Last week, before three members of the government's Revolutionary Command Council, the Aboul Fath brothers were convicted of "aiming to destroy the government," "spreading propaganda abroad" hostile to the regime, and attempting to corrupt a government employee. Sentence: a padlock on Al Misri, ten years in prison for Mahmoud, tried in absentia, a suspended 15-year sentence for his brother, plus confiscation of more than $1,000,000 of the Aboul Fath property.

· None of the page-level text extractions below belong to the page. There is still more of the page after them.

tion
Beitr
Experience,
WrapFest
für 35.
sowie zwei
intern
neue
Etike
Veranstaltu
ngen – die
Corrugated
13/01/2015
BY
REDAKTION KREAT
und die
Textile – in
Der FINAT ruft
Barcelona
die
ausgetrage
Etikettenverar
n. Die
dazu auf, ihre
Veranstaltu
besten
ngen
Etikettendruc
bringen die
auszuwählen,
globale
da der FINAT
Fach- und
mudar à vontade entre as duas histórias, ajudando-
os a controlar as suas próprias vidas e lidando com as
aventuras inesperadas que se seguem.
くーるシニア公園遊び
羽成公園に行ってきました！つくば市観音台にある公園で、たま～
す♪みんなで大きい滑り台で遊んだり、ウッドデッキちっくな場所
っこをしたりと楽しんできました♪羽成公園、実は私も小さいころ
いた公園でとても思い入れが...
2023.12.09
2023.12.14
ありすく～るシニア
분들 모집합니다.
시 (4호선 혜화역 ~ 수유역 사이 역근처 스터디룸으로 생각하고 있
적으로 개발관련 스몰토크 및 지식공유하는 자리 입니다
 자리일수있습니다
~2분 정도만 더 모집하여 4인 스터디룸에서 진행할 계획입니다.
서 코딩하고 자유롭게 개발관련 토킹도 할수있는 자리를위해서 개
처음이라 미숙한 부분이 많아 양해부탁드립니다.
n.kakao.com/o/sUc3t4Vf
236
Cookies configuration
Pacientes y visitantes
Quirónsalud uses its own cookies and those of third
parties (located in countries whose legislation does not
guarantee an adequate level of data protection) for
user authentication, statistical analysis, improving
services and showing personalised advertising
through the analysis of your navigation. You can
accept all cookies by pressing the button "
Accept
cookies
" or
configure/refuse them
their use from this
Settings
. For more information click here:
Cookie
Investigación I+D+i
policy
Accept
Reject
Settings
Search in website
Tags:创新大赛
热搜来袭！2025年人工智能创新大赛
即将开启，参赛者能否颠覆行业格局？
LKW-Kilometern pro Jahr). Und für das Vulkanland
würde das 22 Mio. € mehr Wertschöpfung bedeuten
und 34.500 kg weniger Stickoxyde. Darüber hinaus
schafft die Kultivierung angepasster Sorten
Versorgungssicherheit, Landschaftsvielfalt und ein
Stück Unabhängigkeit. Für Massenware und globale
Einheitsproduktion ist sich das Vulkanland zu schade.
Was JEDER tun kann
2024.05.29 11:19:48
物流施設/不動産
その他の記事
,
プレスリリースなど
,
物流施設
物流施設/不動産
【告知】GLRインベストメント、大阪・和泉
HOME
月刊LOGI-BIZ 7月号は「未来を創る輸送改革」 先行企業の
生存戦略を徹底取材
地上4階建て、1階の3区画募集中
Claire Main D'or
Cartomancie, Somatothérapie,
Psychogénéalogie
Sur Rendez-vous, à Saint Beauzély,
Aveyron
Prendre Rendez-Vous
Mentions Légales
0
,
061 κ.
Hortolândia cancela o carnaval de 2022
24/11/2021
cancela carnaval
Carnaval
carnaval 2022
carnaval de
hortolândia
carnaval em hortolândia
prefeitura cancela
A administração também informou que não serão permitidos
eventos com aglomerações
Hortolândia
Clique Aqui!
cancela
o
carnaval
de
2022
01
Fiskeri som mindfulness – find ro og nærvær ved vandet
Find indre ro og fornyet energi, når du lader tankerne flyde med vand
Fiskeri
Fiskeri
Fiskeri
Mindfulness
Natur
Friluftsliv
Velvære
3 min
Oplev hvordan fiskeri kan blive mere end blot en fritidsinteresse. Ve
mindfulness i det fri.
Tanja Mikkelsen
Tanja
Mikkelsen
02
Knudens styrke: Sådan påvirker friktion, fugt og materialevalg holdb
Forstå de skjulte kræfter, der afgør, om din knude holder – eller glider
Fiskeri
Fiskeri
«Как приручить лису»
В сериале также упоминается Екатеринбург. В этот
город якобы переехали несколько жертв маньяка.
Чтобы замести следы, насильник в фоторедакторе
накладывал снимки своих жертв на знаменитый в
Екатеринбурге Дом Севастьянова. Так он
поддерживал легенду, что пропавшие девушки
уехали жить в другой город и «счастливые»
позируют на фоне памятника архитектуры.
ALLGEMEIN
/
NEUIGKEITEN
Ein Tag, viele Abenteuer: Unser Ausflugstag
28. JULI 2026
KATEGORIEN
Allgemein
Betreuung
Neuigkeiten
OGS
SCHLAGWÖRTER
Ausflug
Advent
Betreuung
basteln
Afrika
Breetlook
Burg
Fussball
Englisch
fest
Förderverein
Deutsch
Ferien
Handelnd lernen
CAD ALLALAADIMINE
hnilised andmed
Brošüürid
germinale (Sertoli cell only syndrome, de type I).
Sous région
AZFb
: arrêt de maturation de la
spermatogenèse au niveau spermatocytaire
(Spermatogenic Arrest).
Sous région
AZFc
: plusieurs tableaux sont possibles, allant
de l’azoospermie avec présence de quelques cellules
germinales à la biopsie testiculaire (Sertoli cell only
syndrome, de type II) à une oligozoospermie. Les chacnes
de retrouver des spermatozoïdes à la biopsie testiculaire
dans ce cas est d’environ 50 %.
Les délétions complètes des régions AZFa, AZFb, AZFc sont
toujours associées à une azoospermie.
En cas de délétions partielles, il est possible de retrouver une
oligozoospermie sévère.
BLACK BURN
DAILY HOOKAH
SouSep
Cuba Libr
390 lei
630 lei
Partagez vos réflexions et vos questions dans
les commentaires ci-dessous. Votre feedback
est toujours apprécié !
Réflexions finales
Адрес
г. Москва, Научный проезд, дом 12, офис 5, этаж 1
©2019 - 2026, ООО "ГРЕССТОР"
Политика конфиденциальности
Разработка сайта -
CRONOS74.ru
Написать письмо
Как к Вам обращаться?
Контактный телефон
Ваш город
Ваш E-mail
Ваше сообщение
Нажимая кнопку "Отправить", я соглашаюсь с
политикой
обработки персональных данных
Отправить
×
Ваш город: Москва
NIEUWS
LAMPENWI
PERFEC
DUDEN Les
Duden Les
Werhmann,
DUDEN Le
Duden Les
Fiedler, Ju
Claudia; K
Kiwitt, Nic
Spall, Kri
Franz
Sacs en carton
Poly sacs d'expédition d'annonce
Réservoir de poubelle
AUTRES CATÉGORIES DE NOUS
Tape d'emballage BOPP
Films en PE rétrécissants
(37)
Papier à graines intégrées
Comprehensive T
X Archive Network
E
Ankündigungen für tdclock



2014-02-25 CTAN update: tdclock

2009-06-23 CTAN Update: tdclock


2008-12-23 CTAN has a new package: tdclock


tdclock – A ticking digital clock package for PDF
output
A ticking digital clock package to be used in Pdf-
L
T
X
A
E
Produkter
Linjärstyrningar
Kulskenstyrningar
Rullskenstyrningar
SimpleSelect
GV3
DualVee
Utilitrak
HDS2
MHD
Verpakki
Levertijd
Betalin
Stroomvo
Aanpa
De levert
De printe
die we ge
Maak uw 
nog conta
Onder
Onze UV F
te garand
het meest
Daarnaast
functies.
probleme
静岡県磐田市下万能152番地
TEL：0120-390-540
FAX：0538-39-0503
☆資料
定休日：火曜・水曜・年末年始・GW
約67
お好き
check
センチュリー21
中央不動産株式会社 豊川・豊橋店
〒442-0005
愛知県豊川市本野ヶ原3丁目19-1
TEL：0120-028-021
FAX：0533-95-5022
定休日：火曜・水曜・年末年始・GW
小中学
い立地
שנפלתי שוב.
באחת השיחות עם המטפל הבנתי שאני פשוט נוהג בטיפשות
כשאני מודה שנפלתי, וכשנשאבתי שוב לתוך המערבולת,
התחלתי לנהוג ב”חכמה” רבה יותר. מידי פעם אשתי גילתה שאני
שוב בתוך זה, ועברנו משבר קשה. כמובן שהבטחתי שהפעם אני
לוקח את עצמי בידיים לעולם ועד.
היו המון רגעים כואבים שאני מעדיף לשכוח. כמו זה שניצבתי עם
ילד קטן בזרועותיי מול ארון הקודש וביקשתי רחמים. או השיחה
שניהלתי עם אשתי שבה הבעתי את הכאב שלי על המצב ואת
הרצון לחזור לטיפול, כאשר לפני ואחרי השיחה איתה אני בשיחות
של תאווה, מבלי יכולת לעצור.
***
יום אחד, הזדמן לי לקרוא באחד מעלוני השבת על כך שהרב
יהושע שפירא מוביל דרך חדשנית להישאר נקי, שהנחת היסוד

Al Misri's trouble began when Strongmen Mohammed Naguib and Gamal Abdel Nasser started their tug of war last March (TIME, March 8). The Aboul Paths and Nasser had long been friends, but the friendship shifted as rapidly as the Egyptian political winds changed. Al Misri demanded Nasser follow the Wafdist political line. When Nasser refused, the paper savagely attacked the brothers' old friend and his government. In court last week the government's prosecutor accused the Aboul Fath brothers of more than national disloyalty. Hussein was charged with intimidating public officials to get the government to buy machine guns he was selling at exorbitant prices. The Revolutionary Tribunal produced a witness who charged that Mahmoud tried to get a Swiss businessman, who had been blacklisted in Egypt, back into the government's good graces in return for a half interest in his business.
Mahmoud Aboul Fath protested that the conviction was "purely political" and an attempt to muzzle the free press. In Cairo, Western newsmen were a bit skeptical of the cry of "press freedom" in view of the Aboul Fath brothers' brand of journalism, their business dealings and political intrigue. But newsmen were also uneasy about the slim evidence the Nasser government had presented to back up its claim that the offenses were criminal and had nothing to do with politics or Al Misri's editorial policy.